Problem A:
Retype the part of the column on earthquakes and astrology starting at "On Wednesday, Britain’s" and ending at "now in Japan.".

Page extract:
This, he says, will grip us for 14 years because Neptune, which rules water, is in Pisces and Uranus, which rules upheaval, is in Aries. This alignment was in place in 1883 when Krakatoa, Indonesia, erupted with a force four times that of the biggest nuclear bomb and killed 40,000 people, mostly in tsunamis.

Believe what you want. But three days before Japan got whacked, astrologers fretted about the “lunar perigee” March 19, when the moon’s orbit will be its closest to Earth in 19 years.
On Wednesday, Britain’s Daily Mail reported, “the web was yesterday awash with apocalyptic warnings that the movement of the moon will trigger tidal waves, volcanic eruptions and even earthquakes next week.”

Well, Japan may have jumped the gun a bit. But, yikes. Scientists scoff. “There’s nothing going on out of the ordinary,” U.S. seismologist Dr. Daniel McNamara tells Reuters about the string of killer quakes in the past year, and now in Japan.

The planet’s plates grind all the time, he says, with tens of thousands of tremors each year.
Adds Florida geoscientist Grenville Draper: “We’ve just had bad luck, they’ve occurred in places near to centres of population and then it becomes news.”
Makes sense, I guess.

If a calamity falls in a forest, and CNN’s not there to report it, does it make any sound?
Tragedy is worse because we’re more tuned in to it. And it’s our nature to seek patterns, kooky and otherwise, even where none exist.

Maybe. But this flyspeck floating in space sure seems a lot more fragile these days.

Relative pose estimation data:
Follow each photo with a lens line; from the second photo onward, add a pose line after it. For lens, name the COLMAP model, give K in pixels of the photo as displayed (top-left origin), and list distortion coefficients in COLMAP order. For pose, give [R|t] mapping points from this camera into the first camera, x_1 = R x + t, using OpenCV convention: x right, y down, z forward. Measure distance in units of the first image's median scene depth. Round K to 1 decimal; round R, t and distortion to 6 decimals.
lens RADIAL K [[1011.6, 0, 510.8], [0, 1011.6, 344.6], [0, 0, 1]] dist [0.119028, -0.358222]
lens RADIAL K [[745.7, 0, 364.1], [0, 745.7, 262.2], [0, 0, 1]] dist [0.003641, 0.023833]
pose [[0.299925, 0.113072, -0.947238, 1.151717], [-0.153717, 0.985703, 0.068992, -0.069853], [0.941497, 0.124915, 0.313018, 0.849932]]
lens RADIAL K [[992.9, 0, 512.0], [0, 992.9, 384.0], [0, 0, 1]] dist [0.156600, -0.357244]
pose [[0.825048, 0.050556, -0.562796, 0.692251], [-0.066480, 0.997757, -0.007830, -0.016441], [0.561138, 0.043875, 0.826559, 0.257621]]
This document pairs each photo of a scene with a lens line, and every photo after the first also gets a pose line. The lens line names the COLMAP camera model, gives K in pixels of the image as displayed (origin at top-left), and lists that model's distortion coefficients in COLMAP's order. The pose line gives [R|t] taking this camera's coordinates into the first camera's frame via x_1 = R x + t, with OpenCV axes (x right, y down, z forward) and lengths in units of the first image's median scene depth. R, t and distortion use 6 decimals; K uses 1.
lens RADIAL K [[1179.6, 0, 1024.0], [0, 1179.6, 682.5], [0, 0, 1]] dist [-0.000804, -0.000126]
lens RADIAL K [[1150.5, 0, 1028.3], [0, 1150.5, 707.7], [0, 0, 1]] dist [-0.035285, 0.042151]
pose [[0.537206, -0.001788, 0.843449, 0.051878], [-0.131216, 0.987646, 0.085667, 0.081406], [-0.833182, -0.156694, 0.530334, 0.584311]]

Problem B:
Convert all the rows of the relative pose estimation data into a numbered list, leaving out any blank lines.

Answer area A:
On Wednesday, Britain’s Daily Mail reported, “the web was yesterday awash with apocalyptic warnings that the movement of the moon will trigger tidal waves, volcanic eruptions and even earthquakes next week.”

Well, Japan may have jumped the gun a bit. But, yikes. Scientists scoff. “There’s nothing going on out of the ordinary,” U.S. seismologist Dr. Daniel McNamara tells Reuters about the string of killer quakes in the past year, and now in Japan.

Answer area B:
1. Follow each photo with a lens line; from the second photo onward, add a pose line after it. For lens, name the COLMAP model, give K in pixels of the photo as displayed (top-left origin), and list distortion coefficients in COLMAP order. For pose, give [R|t] mapping points from this camera into the first camera, x_1 = R x + t, using OpenCV convention: x right, y down, z forward. Measure distance in units of the first image's median scene depth. Round K to 1 decimal; round R, t and distortion to 6 decimals.
2. lens RADIAL K [[1011.6, 0, 510.8], [0, 1011.6, 344.6], [0, 0, 1]] dist [0.119028, -0.358222]
3. lens RADIAL K [[745.7, 0, 364.1], [0, 745.7, 262.2], [0, 0, 1]] dist [0.003641, 0.023833]
4. pose [[0.299925, 0.113072, -0.947238, 1.151717], [-0.153717, 0.985703, 0.068992, -0.069853], [0.941497, 0.124915, 0.313018, 0.849932]]
5. lens RADIAL K [[992.9, 0, 512.0], [0, 992.9, 384.0], [0, 0, 1]] dist [0.156600, -0.357244]
6. pose [[0.825048, 0.050556, -0.562796, 0.692251], [-0.066480, 0.997757, -0.007830, -0.016441], [0.561138, 0.043875, 0.826559, 0.257621]]
7. This document pairs each photo of a scene with a lens line, and every photo after the first also gets a pose line. The lens line names the COLMAP camera model, gives K in pixels of the image as displayed (origin at top-left), and lists that model's distortion coefficients in COLMAP's order. The pose line gives [R|t] taking this camera's coordinates into the first camera's frame via x_1 = R x + t, with OpenCV axes (x right, y down, z forward) and lengths in units of the first image's median scene depth. R, t and distortion use 6 decimals; K uses 1.
8. lens RADIAL K [[1179.6, 0, 1024.0], [0, 1179.6, 682.5], [0, 0, 1]] dist [-0.000804, -0.000126]
9. lens RADIAL K [[1150.5, 0, 1028.3], [0, 1150.5, 707.7], [0, 0, 1]] dist [-0.035285, 0.042151]
10. pose [[0.537206, -0.001788, 0.843449, 0.051878], [-0.131216, 0.987646, 0.085667, 0.081406], [-0.833182, -0.156694, 0.530334, 0.584311]]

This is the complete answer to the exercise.